▸ **Short exercise A**
Update the part of the mailing-list message between "On Dec 12, 2009, at" and "fmt[0] == 'l')", inclusive, changing "convoluted" to "tangled", and write out that part in full.
▸ **Short exercise B**
Decide whether each statement agrees with the mailing-list message, answering yes or no and quoting the words of the message that settle it: (i) the writer says the suggested approach works; (ii) "lld" is caught by the first condition of the if statement; (iii) the % was lost before "lld" reaches the if statement.
▸ **Short exercise C**
Answer these questions from the mailing-list message, one per line:
(i) On what date and at what time did William A. Rowe Jr. write?
(ii) What comparison did he use to illustrate his point?
(iii) Which function is called in the last condition of the if statement?

▸ **Excerpt to read**
- - - - -

On Dec 12, 2009, at 10:28 PM, William A. Rowe Jr. wrote: > Sander Temme wrote: >> >> But do you agree that we should support %lld and that inside the if >> statement starting line 832 of apr_snprintf.c is a good spot to set var_type >> = IS_QUAD? > > exactly, there is nothing appropriate about a 'conditional' format type. > I used the sizeof(int) == sizeof(long) to illustrate this :)
Actually, that approach doesn't work because the logic never gets there. When
you feed "lld" (we lost the % earlier) into the following convoluted if
statement:
if ((sizeof(APR_INT64_T_FMT) == 4 &&
fmt[0] == APR_INT64_T_FMT[0] &&
fmt[1] == APR_INT64_T_FMT[1]) ||
(sizeof(APR_INT64_T_FMT) == 3 &&
fmt[0] == APR_INT64_T_FMT[0]) ||
(sizeof(APR_INT64_T_FMT) > 4 &&
strncmp(fmt, APR_INT64_T_FMT,
sizeof(APR_INT64_T_FMT) - 2) == 0)) {
it's caught by the middle one since (sizeof("ld\0") == 3 && fmt[0] == 'l')

- - - - -

▸ **Records from a dataset**

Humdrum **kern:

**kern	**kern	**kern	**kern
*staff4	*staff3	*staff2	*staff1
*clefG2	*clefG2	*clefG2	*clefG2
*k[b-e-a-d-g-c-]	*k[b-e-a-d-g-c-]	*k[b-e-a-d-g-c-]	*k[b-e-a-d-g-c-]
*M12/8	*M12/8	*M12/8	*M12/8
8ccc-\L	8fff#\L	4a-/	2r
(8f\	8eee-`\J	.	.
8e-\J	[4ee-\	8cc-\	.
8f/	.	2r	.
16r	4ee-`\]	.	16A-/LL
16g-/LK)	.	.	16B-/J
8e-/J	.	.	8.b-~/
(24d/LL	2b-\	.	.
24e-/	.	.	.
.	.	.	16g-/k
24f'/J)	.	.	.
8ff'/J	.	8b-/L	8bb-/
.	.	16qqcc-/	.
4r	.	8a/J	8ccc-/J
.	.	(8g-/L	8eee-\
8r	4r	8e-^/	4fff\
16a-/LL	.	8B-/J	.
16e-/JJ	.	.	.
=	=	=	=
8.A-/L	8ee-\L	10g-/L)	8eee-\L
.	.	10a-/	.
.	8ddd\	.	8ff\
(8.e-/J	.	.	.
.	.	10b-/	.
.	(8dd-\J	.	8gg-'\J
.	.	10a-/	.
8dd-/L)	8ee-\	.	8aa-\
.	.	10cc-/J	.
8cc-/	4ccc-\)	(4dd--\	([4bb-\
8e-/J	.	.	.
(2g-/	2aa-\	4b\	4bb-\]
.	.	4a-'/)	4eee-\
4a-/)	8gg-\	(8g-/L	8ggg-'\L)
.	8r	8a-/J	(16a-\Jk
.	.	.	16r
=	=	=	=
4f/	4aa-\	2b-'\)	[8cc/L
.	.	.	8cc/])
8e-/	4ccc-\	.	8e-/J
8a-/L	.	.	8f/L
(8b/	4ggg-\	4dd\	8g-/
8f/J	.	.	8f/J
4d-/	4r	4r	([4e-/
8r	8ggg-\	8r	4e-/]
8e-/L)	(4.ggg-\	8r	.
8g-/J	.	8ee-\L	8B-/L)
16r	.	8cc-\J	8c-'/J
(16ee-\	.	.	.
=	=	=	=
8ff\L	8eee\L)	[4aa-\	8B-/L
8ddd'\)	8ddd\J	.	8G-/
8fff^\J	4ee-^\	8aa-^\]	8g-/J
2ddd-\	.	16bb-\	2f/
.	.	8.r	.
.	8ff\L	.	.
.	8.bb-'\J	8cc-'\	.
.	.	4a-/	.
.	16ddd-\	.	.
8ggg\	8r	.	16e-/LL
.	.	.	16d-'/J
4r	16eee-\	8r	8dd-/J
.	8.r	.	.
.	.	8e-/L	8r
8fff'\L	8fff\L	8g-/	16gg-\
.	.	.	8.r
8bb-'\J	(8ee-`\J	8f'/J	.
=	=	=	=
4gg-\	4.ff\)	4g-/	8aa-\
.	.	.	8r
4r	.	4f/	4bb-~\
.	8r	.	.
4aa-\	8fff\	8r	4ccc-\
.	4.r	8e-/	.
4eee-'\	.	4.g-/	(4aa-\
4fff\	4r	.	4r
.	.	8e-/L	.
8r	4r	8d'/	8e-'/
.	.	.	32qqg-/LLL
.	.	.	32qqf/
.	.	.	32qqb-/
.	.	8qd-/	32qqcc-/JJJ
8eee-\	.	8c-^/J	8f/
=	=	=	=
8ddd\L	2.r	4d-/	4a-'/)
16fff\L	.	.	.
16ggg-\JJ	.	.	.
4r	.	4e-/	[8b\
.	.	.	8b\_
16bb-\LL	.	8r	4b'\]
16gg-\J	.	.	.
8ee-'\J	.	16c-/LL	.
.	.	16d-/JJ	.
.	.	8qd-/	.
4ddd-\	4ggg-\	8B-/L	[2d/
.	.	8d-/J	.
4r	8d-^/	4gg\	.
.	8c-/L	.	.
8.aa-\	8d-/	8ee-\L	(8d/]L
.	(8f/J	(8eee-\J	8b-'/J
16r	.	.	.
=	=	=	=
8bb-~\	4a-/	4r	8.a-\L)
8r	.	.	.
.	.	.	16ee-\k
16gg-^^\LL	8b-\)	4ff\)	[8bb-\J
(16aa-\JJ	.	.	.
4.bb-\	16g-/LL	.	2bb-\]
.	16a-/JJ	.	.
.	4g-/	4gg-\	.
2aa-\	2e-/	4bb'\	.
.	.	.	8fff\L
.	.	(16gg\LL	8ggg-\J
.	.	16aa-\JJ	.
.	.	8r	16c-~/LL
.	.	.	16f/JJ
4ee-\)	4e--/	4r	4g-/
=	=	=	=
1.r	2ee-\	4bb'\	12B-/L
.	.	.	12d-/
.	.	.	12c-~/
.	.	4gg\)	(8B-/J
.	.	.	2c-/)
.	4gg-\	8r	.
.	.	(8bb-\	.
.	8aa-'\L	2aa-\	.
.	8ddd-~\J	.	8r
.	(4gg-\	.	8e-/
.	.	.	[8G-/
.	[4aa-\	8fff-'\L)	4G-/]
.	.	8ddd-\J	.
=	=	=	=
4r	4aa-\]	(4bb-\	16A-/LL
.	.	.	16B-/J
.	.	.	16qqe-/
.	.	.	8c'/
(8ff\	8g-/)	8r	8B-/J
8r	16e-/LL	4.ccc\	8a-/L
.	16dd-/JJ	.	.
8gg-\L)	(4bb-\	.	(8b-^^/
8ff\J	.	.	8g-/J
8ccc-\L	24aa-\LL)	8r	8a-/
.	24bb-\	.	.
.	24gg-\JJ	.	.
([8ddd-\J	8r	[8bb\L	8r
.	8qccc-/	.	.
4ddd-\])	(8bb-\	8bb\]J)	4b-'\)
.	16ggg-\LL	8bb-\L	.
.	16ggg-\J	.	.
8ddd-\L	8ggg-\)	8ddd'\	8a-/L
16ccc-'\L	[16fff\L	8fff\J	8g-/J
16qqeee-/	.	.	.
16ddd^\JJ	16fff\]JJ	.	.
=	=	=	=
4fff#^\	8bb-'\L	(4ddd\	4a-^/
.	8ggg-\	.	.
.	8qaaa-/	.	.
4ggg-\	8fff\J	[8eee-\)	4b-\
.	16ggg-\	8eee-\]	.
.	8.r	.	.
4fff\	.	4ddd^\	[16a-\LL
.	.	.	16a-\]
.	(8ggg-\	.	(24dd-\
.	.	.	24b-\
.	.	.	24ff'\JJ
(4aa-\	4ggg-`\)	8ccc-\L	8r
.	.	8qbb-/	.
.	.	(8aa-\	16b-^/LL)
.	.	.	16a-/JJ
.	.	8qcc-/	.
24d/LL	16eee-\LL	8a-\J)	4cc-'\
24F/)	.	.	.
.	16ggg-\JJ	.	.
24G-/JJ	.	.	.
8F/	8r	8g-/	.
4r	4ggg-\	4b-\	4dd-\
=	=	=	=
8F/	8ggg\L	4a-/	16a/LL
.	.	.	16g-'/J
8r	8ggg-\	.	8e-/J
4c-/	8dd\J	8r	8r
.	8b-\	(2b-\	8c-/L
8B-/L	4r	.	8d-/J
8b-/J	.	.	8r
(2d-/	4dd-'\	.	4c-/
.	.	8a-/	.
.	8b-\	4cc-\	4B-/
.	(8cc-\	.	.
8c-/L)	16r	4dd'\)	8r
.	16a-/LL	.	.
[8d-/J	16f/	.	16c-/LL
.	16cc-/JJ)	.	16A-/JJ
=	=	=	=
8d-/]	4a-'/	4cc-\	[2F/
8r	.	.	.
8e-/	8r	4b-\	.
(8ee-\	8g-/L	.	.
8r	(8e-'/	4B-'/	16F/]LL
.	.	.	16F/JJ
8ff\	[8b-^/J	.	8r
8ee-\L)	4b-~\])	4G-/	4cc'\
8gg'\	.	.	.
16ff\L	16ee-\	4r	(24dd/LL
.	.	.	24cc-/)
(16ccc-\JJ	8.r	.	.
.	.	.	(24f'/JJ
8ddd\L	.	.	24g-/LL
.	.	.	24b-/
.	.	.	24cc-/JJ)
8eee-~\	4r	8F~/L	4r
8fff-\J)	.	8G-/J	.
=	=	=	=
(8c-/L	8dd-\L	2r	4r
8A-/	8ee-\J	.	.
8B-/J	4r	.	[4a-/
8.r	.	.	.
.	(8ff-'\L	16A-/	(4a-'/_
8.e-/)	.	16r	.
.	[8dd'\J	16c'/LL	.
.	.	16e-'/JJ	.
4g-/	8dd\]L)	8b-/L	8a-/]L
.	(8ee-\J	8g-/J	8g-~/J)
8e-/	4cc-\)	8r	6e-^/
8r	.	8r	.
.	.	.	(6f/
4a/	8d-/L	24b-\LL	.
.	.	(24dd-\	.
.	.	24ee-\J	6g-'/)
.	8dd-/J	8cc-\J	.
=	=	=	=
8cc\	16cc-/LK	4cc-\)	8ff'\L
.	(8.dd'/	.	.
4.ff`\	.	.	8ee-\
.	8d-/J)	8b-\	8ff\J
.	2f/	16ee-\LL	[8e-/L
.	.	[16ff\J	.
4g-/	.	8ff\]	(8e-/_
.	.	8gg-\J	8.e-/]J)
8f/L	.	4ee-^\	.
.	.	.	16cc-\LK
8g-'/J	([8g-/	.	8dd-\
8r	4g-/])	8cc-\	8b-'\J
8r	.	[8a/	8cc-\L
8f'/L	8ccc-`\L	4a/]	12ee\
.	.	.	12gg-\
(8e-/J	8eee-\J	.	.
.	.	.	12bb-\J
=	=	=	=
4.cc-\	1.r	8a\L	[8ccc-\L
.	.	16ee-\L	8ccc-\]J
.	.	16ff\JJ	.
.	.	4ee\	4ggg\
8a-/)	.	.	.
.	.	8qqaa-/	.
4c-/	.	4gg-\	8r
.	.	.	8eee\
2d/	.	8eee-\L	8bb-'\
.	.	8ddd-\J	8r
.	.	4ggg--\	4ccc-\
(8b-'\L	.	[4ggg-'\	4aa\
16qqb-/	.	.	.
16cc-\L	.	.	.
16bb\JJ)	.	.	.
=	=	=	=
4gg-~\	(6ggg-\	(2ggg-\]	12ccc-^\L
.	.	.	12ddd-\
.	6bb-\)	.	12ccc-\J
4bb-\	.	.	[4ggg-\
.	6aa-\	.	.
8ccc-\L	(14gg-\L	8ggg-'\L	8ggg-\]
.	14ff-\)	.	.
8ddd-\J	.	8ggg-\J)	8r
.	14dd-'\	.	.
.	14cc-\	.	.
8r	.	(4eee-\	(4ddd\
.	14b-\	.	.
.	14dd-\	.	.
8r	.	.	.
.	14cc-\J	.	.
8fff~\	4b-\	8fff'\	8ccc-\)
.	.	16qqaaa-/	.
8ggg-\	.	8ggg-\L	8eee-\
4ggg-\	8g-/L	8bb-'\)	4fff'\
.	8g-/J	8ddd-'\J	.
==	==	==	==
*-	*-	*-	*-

- - - - -

▸ **Exercise solution A**
On Dec 12, 2009, at 10:28 PM, William A. Rowe Jr. wrote: > Sander Temme wrote: >> >> But do you agree that we should support %lld and that inside the if >> statement starting line 832 of apr_snprintf.c is a good spot to set var_type >> = IS_QUAD? > > exactly, there is nothing appropriate about a 'conditional' format type. > I used the sizeof(int) == sizeof(long) to illustrate this :)
Actually, that approach doesn't work because the logic never gets there. When
you feed "lld" (we lost the % earlier) into the following tangled if
statement:
if ((sizeof(APR_INT64_T_FMT) == 4 &&
fmt[0] == APR_INT64_T_FMT[0] &&
fmt[1] == APR_INT64_T_FMT[1]) ||
(sizeof(APR_INT64_T_FMT) == 3 &&
fmt[0] == APR_INT64_T_FMT[0]) ||
(sizeof(APR_INT64_T_FMT) > 4 &&
strncmp(fmt, APR_INT64_T_FMT,
sizeof(APR_INT64_T_FMT) - 2) == 0)) {
it's caught by the middle one since (sizeof("ld\0") == 3 && fmt[0] == 'l')

▸ **Exercise solution B**
(i) No: "Actually, that approach doesn't work because the logic never gets there."
(ii) No: "it's caught by the middle one"
(iii) Yes: "(we lost the % earlier)"

▸ **Exercise solution C**
(i) Dec 12, 2009, at 10:28 PM
(ii) sizeof(int) == sizeof(long)
(iii) strncmp